What are the first 3 things you would do in office if elected or reelected?
As city attorney, I’ll protect children and seniors from domestic abusers, get illegal guns off our streets by strengthening San Diego’s Red Flag Gun Law and root out wasteful city spending by being your taxpayer watchdog.
Just last week, I released my child safety action plan. As the mom of a teenage daughter, I’m committed to ensuring the safety of San Diego’s children both at school and at home. I’ll also strengthen the Consumer Protection Unit, which is vital for protecting workers and our environment from people trying to exploit the city and its residents.
Lastly, I would create a new Housing Protection Unit, which will provide airtight legal advice to the city to stop frivolous lawsuits and project-killing delays. And it will protect our existing housing supply by cracking down on illegal conversions and enforcing the city’s short-term rental law.
How should public safety and civil liberties be balanced when it comes to homelessness enforcement, behavioral health policy and police surveillance? How do you interpret the city’s legal obligations on these issues?
We can and must protect public safety and civil liberties — I reject the false choice between doing one or the other.
Transparency measures are crucial for rebuilding trust between the community and law enforcement, and when it comes to surveillance, we need to make sure street cameras are not being placed solely in low-income, racially diverse neighborhoods.
On homelessness, our San Diego Police Department officers play a vital role in enforcing the law against unsafe encampments, and the implementation of that ordinance should be closely monitored to ensure the city is complying with the law and respecting individuals’ constitutional rights.
You have opposed a proposal to split the job you’re running for, leaving an appointed lawyer to advise the city. Why is that a bad idea, in your view?
The people should have more say in local government, not less. That’s why I authored an op-ed in the Voice of San Diego to make the case for an independent, elected city attorney. I wrote then, “An elected city attorney isn’t afraid to tell city officials that a proposal is unconstitutional or harms residents in unexpected ways. An appointed city attorney, who can be hired and fired at will, would put their job at risk every time they insist the city follow the law.”
How can the city attorney’s office work most effectively relative to the mayor and council? How would you balance independence and trust? Cite examples you would emulate, or avoid, from the past, if relevant.
As the chief deputy city attorney for the Council Relations and Specialized Services Unit, I’m the lawyer that the mayor and council call on every time they have a problem. The City Attorney’s Office should always be willing and able to give the mayor and council high quality legal advice on how to best accomplish their policy goals, but it shouldn’t be a rubber stamp.
The city attorney serves the people, and it’s an important part of our system of checks and balances that the charter intended. City Attorney Jan Goldsmith had to engage in complex legal maneuvering to remove Mayor Bob Filner for sexually harassing dozens of women. That’s why an independent, elected city attorney who will be a watchdog for taxpayers and hold our city officials accountable is so important.

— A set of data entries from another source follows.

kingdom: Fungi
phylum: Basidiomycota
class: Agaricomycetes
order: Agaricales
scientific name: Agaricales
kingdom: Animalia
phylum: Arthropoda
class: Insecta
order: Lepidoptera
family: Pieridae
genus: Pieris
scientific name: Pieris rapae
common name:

Who do you see the city attorney as representing, and how would you carry out that mandate?
This question gets to the very heart of why it’s so important to have an elected, independent city attorney who serves the city, its citizens and its elected and appointed leaders.

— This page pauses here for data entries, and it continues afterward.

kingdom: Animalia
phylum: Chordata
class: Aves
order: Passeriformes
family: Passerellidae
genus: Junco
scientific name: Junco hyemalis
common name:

I’m running to uphold the law without regard to power or politics. That’s what the City Attorney’s Office is supposed to be. That’s why San Diego’s legal community is supporting me, from the outgoing city attorney to the Deputy City Attorneys Association to the five legal bar associations that have made an endorsement in this race.
As city attorney, I’ll be the taxpayer watchdog and dedicated public servant that the city attorney is supposed to be, keeping San Diego safe and looking out for the legal interests of the city.